As wrong choices are taken, a youngster learns the hard truths for the long haul on ‘Give A Ride To The Devil’, as wisdom wins over temptation.
The up-tempo title cut ‘Lonesome Whistle’ depicts on a rainy summer night, a woman watching a soldier bound for foreign lands, leave on a train. Only years later for her lover to sadly return on his very last ride with its aching lines: ‘They stood in salute as it carried him home / Draped in the flag comin’ off ole # 9 / The day he took his last ride’ – The cry of the whistle and chugin’ of the train is a constant reminder of the pain.

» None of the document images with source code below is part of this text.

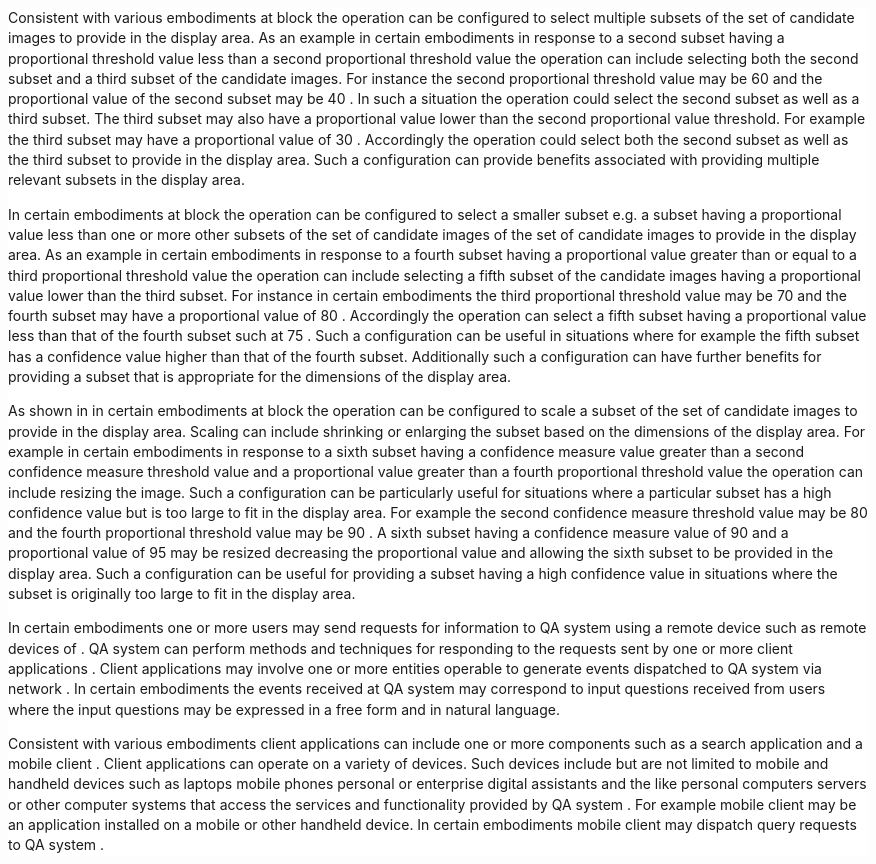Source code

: Consistent with various embodiments at block the operation can be configured to select multiple subsets of the set of candidate images to provide in the display area. As an example in certain embodiments in response to a second subset having a proportional threshold value less than a second proportional threshold value the operation can include selecting both the second subset and a third subset of the candidate images. For instance the second proportional threshold value may be 60 and the proportional value of the second subset may be 40 . In such a situation the operation could select the second subset as well as a third subset. The third subset may also have a proportional value lower than the second proportional value threshold. For example the third subset may have a proportional value of 30 . Accordingly the operation could select both the second subset as well as the third subset to provide in the display area. Such a configuration can provide benefits associated with providing multiple relevant subsets in the display area.

In certain embodiments at block the operation can be configured to select a smaller subset e.g. a subset having a proportional value less than one or more other subsets of the set of candidate images of the set of candidate images to provide in the display area. As an example in certain embodiments in response to a fourth subset having a proportional value greater than or equal to a third proportional threshold value the operation can include selecting a fifth subset of the candidate images having a proportional value lower than the third subset. For instance in certain embodiments the third proportional threshold value may be 70 and the fourth subset may have a proportional value of 80 . Accordingly the operation can select a fifth subset having a proportional value less than that of the fourth subset such at 75 . Such a configuration can be useful in situations where for example the fifth subset has a confidence value higher than that of the fourth subset. Additionally such a configuration can have further benefits for providing a subset that is appropriate for the dimensions of the display area.

As shown in in certain embodiments at block the operation can be configured to scale a subset of the set of candidate images to provide in the display area. Scaling can include shrinking or enlarging the subset based on the dimensions of the display area. For example in certain embodiments in response to a sixth subset having a confidence measure value greater than a second confidence measure threshold value and a proportional value greater than a fourth proportional threshold value the operation can include resizing the image. Such a configuration can be particularly useful for situations where a particular subset has a high confidence value but is too large to fit in the display area. For example the second confidence measure threshold value may be 80 and the fourth proportional threshold value may be 90 . A sixth subset having a confidence measure value of 90 and a proportional value of 95 may be resized decreasing the proportional value and allowing the sixth subset to be provided in the display area. Such a configuration can be useful for providing a subset having a high confidence value in situations where the subset is originally too large to fit in the display area.

In certain embodiments one or more users may send requests for information to QA system using a remote device such as remote devices of . QA system can perform methods and techniques for responding to the requests sent by one or more client applications . Client applications may involve one or more entities operable to generate events dispatched to QA system via network . In certain embodiments the events received at QA system may correspond to input questions received from users where the input questions may be expressed in a free form and in natural language.

Consistent with various embodiments client applications can include one or more components such as a search application and a mobile client . Client applications can operate on a variety of devices. Such devices include but are not limited to mobile and handheld devices such as laptops mobile phones personal or enterprise digital assistants and the like personal computers servers or other computer systems that access the services and functionality provided by QA system . For example mobile client may be an application installed on a mobile or other handheld device. In certain embodiments mobile client may dispatch query requests to QA system .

The beautiful soft ballad ‘Everything I Ever Wanted’ lovingly pays homage to mothers through the eyes of daughters sifting through a shoe box filled with old photographs and the impact those monumental images hold. Whether it be as a beautiful bride, posed at a graduation ceremony or holding a new born with adoption papers.
The fast moving toe-tapper ‘My Oh My How Time Flies’ was written with Texan artist Deryl Dodd. Tremendous interplay is on display as the players trade licks on banjo, guitar, mandolin, bass and percussion in such a masterful manner.
In contrast the mood quickly changes on album standout ‘I Wonder What God’s Thinking’. Delicious harmonies completely draw the listener in on this deeply moving piece. It morally questions but doesn’t answer what God may be thinking as he observes a world where a scared 15 year homeless girl is ignored on the streets, people die for the colour of their skin and the clothes they wear – ‘When the rain falls from heaven is it the tears from his eyes’ ?
Trailblazer’ written by Elaine Roy allows her to give a nod to her idol Dolly Parton. Arranged and sung in true Dolly fashion it’s about chasing a dream. Something of a women’s anthem the title came to Roy whilst sitting in traffic one day behind a Trailblazer SUV – Seems like destiny is on the road she’s on.
As we finally drift onto ‘High Road’ one cannot but help admire the song craft here. Written by Pete Sallis and CMA Award winner Tia Sillers, it was brought to The Roys attention at a songwriters round in Nashville. Months later Pete gave them the go ahead to record it. Hopefully songs like this will inspire them to raise the bar still further regarding their own writing skills and then as the song suggests the stretch of dirt may then be paved with gold.
Grab a coffee put this disc in your player and The Roys will provide you with a perfect blend.